INSTRUCTIONS FOR THE TASK
Report each line of the entries that contains the word "caption", copied in full.
══════════
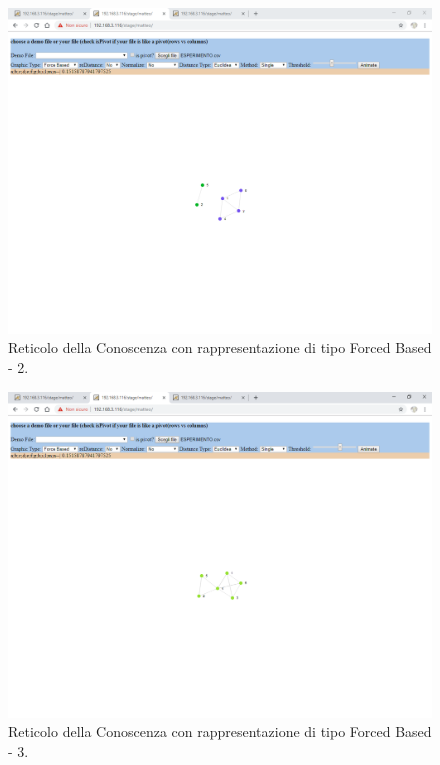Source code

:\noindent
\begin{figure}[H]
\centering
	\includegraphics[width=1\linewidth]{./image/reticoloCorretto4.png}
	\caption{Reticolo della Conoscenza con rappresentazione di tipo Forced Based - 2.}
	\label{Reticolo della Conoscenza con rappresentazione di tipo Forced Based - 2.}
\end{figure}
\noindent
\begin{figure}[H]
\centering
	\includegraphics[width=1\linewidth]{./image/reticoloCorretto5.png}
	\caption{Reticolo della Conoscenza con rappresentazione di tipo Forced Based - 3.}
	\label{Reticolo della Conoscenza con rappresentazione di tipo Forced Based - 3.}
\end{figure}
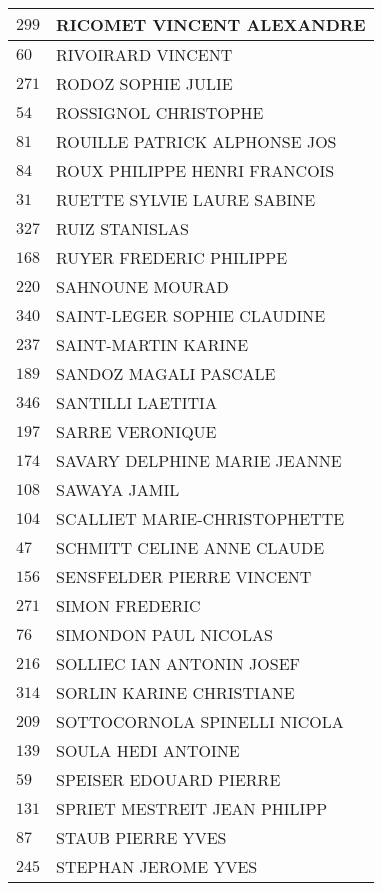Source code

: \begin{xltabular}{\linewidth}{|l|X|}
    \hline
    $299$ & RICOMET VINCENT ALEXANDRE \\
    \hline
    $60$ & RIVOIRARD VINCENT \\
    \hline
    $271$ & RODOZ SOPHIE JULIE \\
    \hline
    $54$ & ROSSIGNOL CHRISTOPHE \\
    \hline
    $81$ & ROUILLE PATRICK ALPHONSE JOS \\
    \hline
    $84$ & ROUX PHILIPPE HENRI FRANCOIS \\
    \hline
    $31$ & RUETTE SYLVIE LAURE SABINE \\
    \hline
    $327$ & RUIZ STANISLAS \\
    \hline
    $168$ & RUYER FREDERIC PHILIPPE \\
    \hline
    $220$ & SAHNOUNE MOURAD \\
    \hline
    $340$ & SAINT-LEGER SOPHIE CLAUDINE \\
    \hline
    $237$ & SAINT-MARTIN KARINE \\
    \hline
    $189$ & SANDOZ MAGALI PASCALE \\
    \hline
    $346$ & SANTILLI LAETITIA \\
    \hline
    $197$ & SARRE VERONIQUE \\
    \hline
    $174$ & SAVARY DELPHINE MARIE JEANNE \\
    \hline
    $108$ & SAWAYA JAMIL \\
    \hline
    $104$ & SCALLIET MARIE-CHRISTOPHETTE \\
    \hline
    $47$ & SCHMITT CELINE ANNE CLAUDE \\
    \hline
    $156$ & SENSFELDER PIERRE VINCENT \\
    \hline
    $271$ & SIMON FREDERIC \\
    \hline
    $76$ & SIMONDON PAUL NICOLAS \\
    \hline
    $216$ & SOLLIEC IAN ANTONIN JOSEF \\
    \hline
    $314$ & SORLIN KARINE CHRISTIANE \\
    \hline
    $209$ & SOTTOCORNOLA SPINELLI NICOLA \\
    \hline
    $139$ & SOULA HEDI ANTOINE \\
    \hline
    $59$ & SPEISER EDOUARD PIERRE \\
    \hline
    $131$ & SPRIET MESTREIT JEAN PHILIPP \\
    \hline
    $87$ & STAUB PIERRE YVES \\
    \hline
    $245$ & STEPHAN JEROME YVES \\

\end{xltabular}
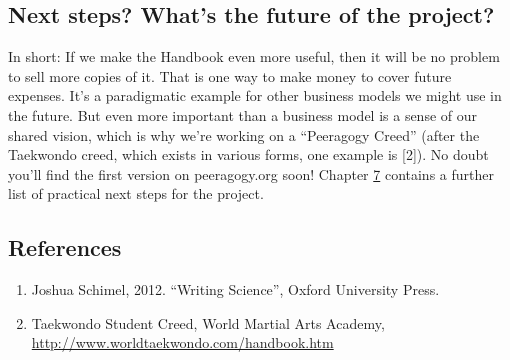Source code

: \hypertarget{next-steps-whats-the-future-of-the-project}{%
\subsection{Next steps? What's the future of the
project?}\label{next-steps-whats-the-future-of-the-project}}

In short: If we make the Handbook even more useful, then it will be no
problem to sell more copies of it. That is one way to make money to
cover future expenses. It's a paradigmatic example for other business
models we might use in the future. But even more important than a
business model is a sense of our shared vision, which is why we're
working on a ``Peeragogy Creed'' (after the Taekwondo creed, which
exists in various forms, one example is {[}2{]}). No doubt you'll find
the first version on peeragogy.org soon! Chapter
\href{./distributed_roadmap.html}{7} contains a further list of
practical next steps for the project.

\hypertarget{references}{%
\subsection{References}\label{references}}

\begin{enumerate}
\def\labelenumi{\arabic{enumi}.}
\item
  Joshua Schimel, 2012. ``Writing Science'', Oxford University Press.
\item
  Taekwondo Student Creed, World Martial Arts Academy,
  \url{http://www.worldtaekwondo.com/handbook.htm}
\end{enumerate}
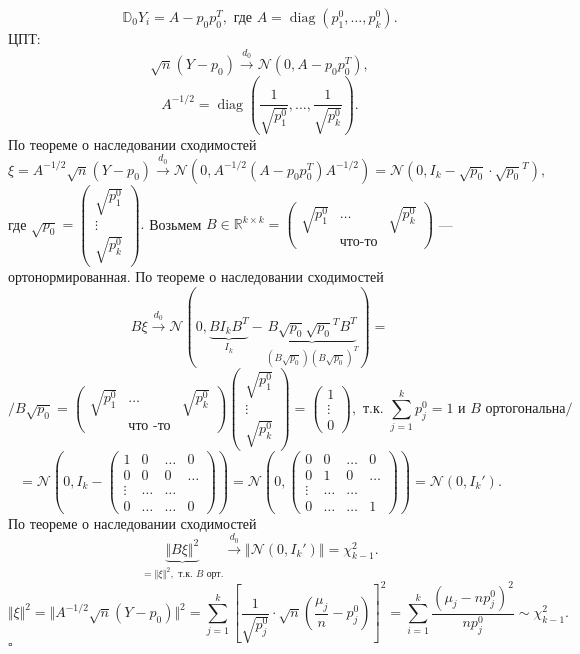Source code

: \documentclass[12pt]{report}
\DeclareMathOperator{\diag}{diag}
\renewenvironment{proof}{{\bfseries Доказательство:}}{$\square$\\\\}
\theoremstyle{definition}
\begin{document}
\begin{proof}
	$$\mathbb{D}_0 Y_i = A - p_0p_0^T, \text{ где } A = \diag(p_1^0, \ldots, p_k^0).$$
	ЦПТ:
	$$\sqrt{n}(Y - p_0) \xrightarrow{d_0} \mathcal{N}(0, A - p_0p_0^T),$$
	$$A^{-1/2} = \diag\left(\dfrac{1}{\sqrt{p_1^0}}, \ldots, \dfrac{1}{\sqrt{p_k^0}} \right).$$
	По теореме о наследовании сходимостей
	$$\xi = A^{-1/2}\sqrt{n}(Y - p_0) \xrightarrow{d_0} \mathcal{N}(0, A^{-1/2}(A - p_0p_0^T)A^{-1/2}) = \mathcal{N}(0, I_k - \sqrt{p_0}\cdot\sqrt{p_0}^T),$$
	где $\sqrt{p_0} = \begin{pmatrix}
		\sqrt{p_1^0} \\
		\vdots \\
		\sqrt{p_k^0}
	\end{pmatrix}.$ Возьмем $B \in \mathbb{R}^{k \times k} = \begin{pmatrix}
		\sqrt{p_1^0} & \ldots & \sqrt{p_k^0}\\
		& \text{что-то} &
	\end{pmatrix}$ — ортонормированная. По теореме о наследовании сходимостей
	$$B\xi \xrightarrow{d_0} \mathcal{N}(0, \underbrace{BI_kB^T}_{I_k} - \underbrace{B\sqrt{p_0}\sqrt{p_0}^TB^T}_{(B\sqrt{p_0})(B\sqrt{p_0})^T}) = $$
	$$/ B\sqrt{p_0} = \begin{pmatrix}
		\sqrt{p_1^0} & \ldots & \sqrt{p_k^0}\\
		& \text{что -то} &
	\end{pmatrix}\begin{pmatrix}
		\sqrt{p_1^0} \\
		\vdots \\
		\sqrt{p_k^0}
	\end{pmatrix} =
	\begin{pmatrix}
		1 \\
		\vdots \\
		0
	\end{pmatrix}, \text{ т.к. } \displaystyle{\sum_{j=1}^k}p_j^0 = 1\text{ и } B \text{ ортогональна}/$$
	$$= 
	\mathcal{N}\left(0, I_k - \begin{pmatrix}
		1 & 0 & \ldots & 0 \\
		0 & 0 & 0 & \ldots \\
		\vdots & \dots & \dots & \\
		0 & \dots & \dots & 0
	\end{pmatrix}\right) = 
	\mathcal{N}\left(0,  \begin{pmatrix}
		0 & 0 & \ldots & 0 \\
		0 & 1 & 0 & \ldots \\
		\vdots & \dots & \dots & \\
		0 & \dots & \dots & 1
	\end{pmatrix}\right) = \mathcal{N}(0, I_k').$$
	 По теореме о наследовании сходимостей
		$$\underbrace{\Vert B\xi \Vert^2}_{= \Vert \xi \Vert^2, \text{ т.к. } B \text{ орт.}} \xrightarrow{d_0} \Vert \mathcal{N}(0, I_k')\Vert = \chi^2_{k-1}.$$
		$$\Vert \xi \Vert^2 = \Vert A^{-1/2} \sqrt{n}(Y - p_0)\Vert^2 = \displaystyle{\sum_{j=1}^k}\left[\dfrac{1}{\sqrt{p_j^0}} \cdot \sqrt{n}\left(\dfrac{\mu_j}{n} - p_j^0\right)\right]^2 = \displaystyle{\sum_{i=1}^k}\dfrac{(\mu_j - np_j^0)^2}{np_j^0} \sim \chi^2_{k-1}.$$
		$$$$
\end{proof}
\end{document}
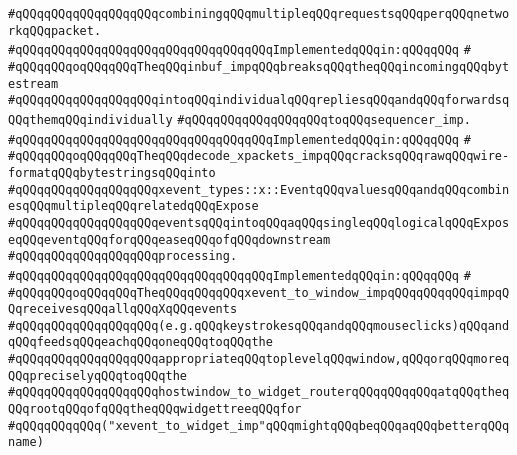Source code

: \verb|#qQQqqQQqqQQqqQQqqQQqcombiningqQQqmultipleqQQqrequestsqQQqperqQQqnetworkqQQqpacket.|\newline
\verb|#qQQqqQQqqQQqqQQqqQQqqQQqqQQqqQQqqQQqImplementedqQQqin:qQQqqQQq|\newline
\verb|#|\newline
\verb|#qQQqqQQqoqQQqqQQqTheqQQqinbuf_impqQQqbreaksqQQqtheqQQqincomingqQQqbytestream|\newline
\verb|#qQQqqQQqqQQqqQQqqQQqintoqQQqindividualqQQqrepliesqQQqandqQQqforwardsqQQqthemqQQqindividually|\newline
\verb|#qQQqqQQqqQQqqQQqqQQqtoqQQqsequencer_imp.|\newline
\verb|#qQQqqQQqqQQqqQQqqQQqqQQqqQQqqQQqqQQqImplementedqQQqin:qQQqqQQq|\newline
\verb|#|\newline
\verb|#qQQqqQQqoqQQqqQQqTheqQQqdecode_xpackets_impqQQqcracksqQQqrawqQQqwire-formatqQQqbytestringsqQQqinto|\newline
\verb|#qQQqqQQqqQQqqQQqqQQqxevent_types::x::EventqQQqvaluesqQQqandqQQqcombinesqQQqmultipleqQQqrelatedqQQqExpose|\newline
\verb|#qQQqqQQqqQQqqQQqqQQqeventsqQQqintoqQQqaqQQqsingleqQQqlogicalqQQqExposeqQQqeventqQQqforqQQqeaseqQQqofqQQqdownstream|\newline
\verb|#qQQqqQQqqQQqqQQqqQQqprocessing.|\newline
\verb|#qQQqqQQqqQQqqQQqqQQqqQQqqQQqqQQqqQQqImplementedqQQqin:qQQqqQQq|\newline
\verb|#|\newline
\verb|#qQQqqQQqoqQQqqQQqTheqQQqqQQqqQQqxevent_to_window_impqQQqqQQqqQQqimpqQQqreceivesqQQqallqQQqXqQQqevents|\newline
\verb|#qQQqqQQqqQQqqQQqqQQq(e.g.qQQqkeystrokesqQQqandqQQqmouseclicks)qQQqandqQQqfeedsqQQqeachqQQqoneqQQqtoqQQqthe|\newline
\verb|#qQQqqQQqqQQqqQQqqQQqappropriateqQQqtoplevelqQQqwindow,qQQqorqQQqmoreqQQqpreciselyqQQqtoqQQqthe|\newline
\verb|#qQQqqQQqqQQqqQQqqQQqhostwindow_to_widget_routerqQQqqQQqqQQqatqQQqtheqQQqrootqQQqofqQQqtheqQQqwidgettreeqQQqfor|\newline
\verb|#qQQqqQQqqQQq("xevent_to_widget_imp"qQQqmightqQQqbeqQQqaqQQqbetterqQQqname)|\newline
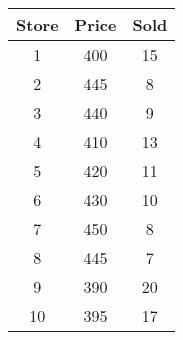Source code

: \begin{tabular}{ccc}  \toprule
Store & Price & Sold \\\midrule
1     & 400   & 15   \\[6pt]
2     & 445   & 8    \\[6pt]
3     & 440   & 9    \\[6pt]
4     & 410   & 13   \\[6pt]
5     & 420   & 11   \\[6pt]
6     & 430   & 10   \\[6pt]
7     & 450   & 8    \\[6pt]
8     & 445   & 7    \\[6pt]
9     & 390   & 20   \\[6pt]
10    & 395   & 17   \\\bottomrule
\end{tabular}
══════════
ANSWER BOX
	\caption{Reticolo della Conoscenza con rappresentazione di tipo Forced Based - 2.}
	\caption{Reticolo della Conoscenza con rappresentazione di tipo Forced Based - 3.}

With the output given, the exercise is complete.